Action Based Learning (ABL) aims to help children master developmental skills so they can read, and use specific equipment to enhance their learning as they work out and integrate movement in the core curriculum, according to the presentation.
The learning system encourages teachers to talk for no more than 13 to 17 minutes at a time because after that blood travels below the waist and the brain tells the body it’s sleepy because no oxygen or fuel goes to the brain, according to the presentation.
It places emphasis on getting students to move, integrating activity into lessons, creating movement breaks and changing the environment of students sitting in chairs.
One minute of activity will give a teacher 20 minutes optimal time for students to learn, according to the presentation.
“I used to tell people to exercise for their health,” Thornthwaite said. “Now I tell people to exercise for their brain . . . a brain is only as healthy as the body that carries it.”

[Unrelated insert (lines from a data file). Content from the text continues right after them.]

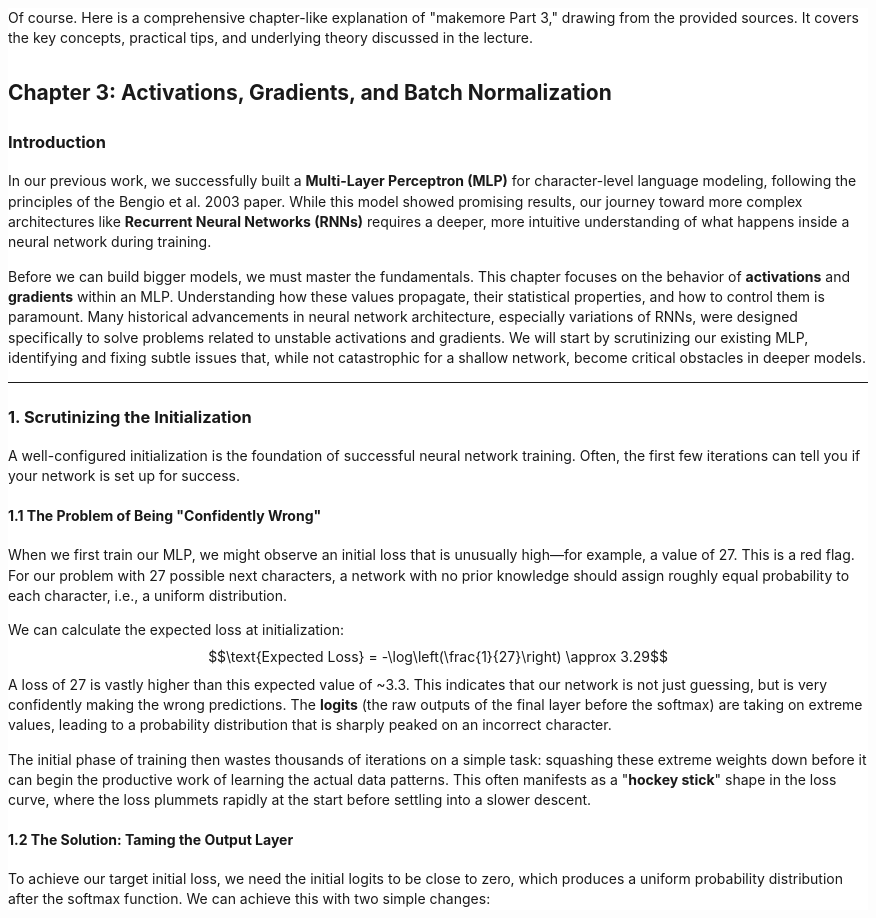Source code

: Of course. Here is a comprehensive chapter-like explanation of "makemore Part 3," drawing from the provided sources. It covers the key concepts, practical tips, and underlying theory discussed in the lecture.

## Chapter 3: Activations, Gradients, and Batch Normalization

### Introduction

In our previous work, we successfully built a **Multi-Layer Perceptron (MLP)** for character-level language modeling, following the principles of the Bengio et al. 2003 paper. While this model showed promising results, our journey toward more complex architectures like **Recurrent Neural Networks (RNNs)** requires a deeper, more intuitive understanding of what happens inside a neural network during training.

Before we can build bigger models, we must master the fundamentals. This chapter focuses on the behavior of **activations** and **gradients** within an MLP. Understanding how these values propagate, their statistical properties, and how to control them is paramount. Many historical advancements in neural network architecture, especially variations of RNNs, were designed specifically to solve problems related to unstable activations and gradients. We will start by scrutinizing our existing MLP, identifying and fixing subtle issues that, while not catastrophic for a shallow network, become critical obstacles in deeper models.

***

### 1. Scrutinizing the Initialization

A well-configured initialization is the foundation of successful neural network training. Often, the first few iterations can tell you if your network is set up for success.

#### 1.1 The Problem of Being "Confidently Wrong"

When we first train our MLP, we might observe an initial loss that is unusually high—for example, a value of 27. This is a red flag. For our problem with 27 possible next characters, a network with no prior knowledge should assign roughly equal probability to each character, i.e., a uniform distribution.

We can calculate the expected loss at initialization:
$$\text{Expected Loss} = -\log\left(\frac{1}{27}\right) \approx 3.29$$
A loss of 27 is vastly higher than this expected value of ~3.3. This indicates that our network is not just guessing, but is very confidently making the wrong predictions. The **logits** (the raw outputs of the final layer before the softmax) are taking on extreme values, leading to a probability distribution that is sharply peaked on an incorrect character.

The initial phase of training then wastes thousands of iterations on a simple task: squashing these extreme weights down before it can begin the productive work of learning the actual data patterns. This often manifests as a "**hockey stick**" shape in the loss curve, where the loss plummets rapidly at the start before settling into a slower descent.

#### 1.2 The Solution: Taming the Output Layer

To achieve our target initial loss, we need the initial logits to be close to zero, which produces a uniform probability distribution after the softmax function. We can achieve this with two simple changes:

“The academic benefit is, it aids the brain with the flow of words and sorting information,” Prince said. “It can be used as a cool-down tool to decrease aggression.”
Prince said ABL is in addition to PE programs, and is open to all elementary schools.
“A couple years ago all our principals had the opportunity to see the program in Charleston County,” BCSD Superintendent Rodney Thompson said. “If our data indicates it has a positive impact we’ll move it to all schools.”
“Every student should be involved in some kind of physical activity every day,” school board member Wilhelmina Moore said.
“There are minimum requirements of PE for students each day,” Thompson said.
“It’s good for students of all ages,” Prince said.